** SUPPLIED DATA follows **

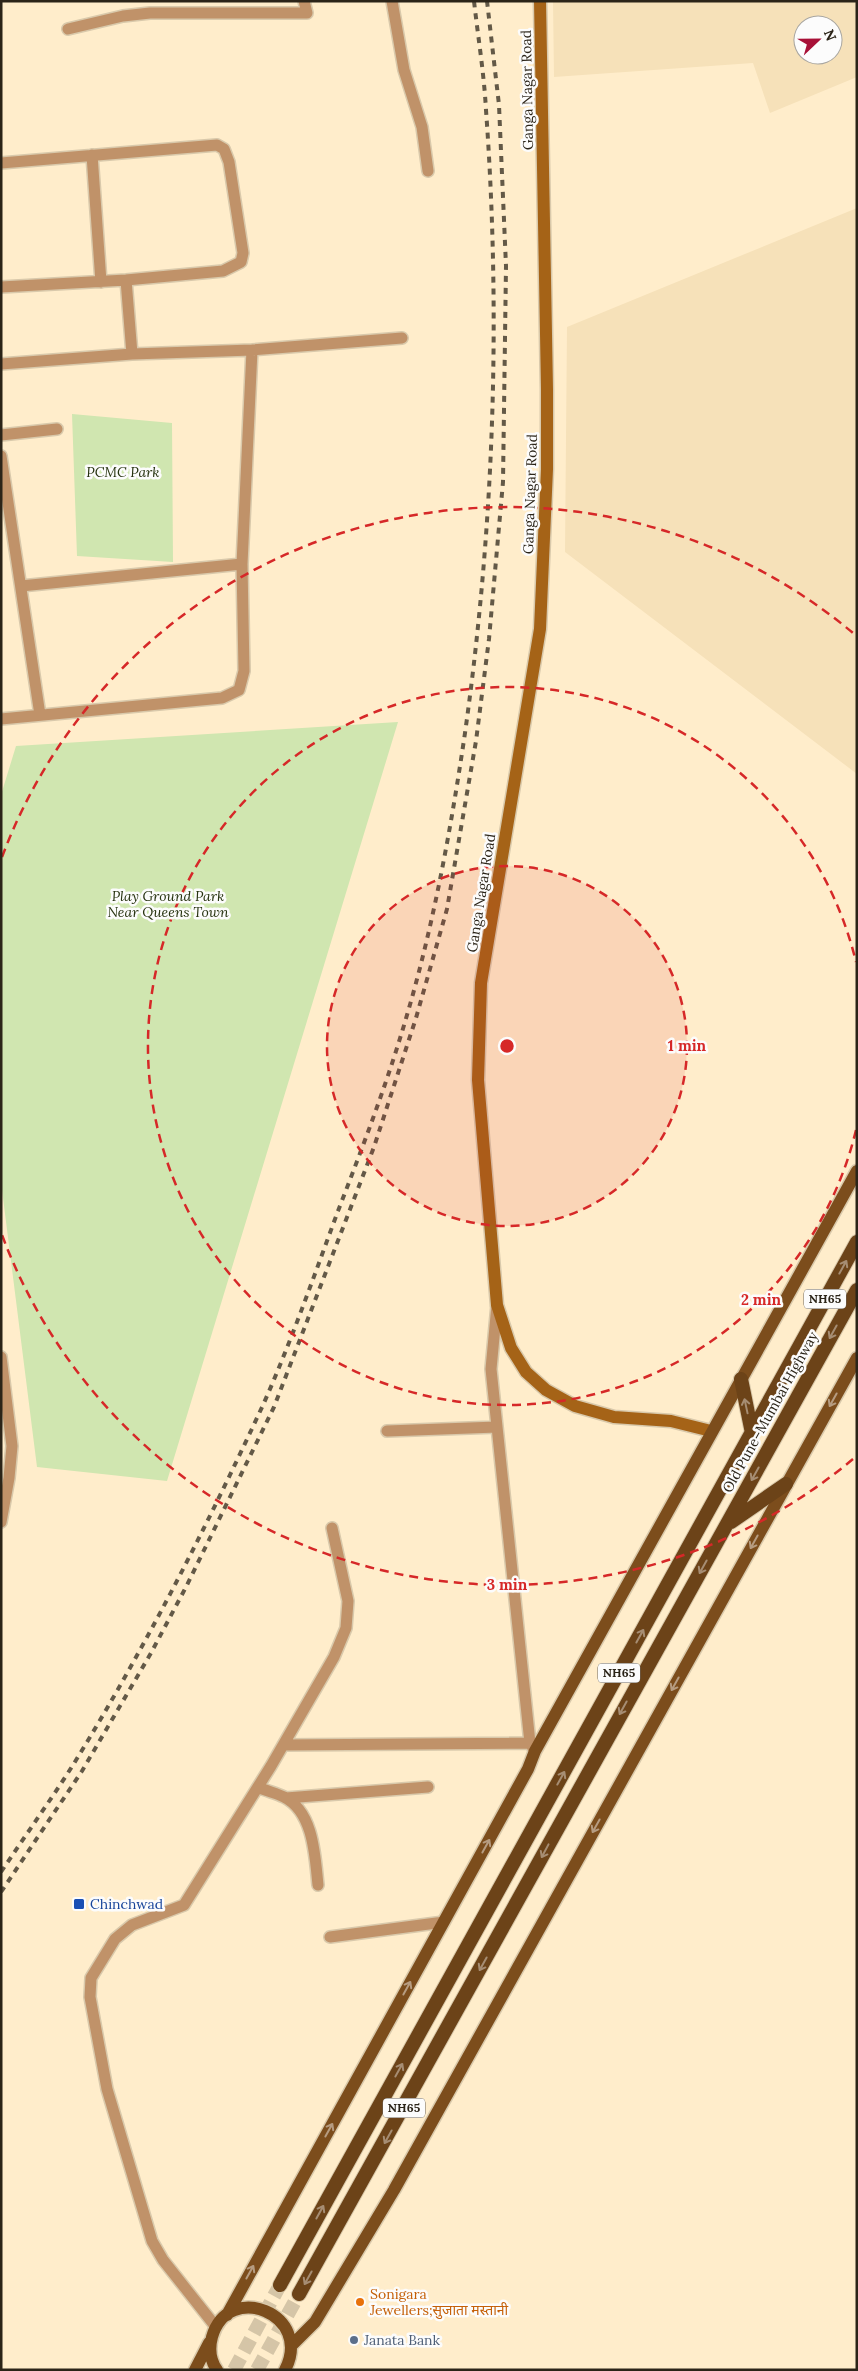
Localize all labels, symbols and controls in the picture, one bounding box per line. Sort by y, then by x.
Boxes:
north arrow [793,15,843,65]
text: N [820,27,840,44]
street label: Ganga Nagar Road [517,30,537,150]
street label: Ganga Nagar Road [519,434,541,554]
park label: PCMC Park [86,463,160,481]
street label: Ganga Nagar Road [463,832,499,954]
park label: Play Ground Park Near Queens Town [107,887,229,921]
text: 1 min [668,1036,707,1055]
centre of rings [498,1037,516,1055]
one-way arrow [838,1260,848,1275]
text: 2 min [741,1290,782,1309]
road number: NH65 [804,1290,846,1308]
one-way arrow [828,1325,838,1340]
street label: Old Pune–Mumbai Highway [718,1328,822,1496]
one-way arrow [828,1393,838,1408]
one-way arrow [741,1399,751,1415]
one-way arrow [749,1467,759,1481]
one-way arrow [749,1534,758,1549]
one-way arrow [698,1559,708,1574]
text: 3 min [487,1575,528,1594]
one-way arrow [636,1629,645,1644]
road number: NH65 [598,1664,640,1682]
one-way arrow [670,1676,679,1691]
one-way arrow [618,1701,628,1715]
one-way arrow [557,1771,566,1786]
one-way arrow [591,1818,600,1833]
one-way arrow [481,1838,491,1853]
one-way arrow [540,1843,550,1858]
place label: Chinchwad [90,1895,163,1913]
marker: Chinchwad [72,1897,86,1911]
one-way arrow [478,1956,488,1970]
one-way arrow [403,1981,413,1995]
one-way arrow [395,2063,404,2078]
road number: NH65 [383,2098,425,2118]
one-way arrow [325,2123,334,2138]
one-way arrow [382,2129,392,2143]
one-way arrow [316,2206,326,2220]
one-way arrow [246,2266,256,2280]
one-way arrow [303,2270,312,2285]
place label: Sonigara Jewellers;सुजाता मस्तानी [369,2285,509,2320]
marker: Sonigara Jewellers;सुजाता मस्तानी [354,2296,366,2308]
place label: Janata Bank [363,2331,441,2349]
marker: Janata Bank [348,2334,360,2346]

** End of SUPPLIED DATA **

## WHAT IS BEING ASKED
Whenever the word "number" shows up in a line of the entries, list that line.

## WRITTEN RESPONSE
road number: NH65 [804,1290,846,1308]
road number: NH65 [598,1664,640,1682]
road number: NH65 [383,2098,425,2118]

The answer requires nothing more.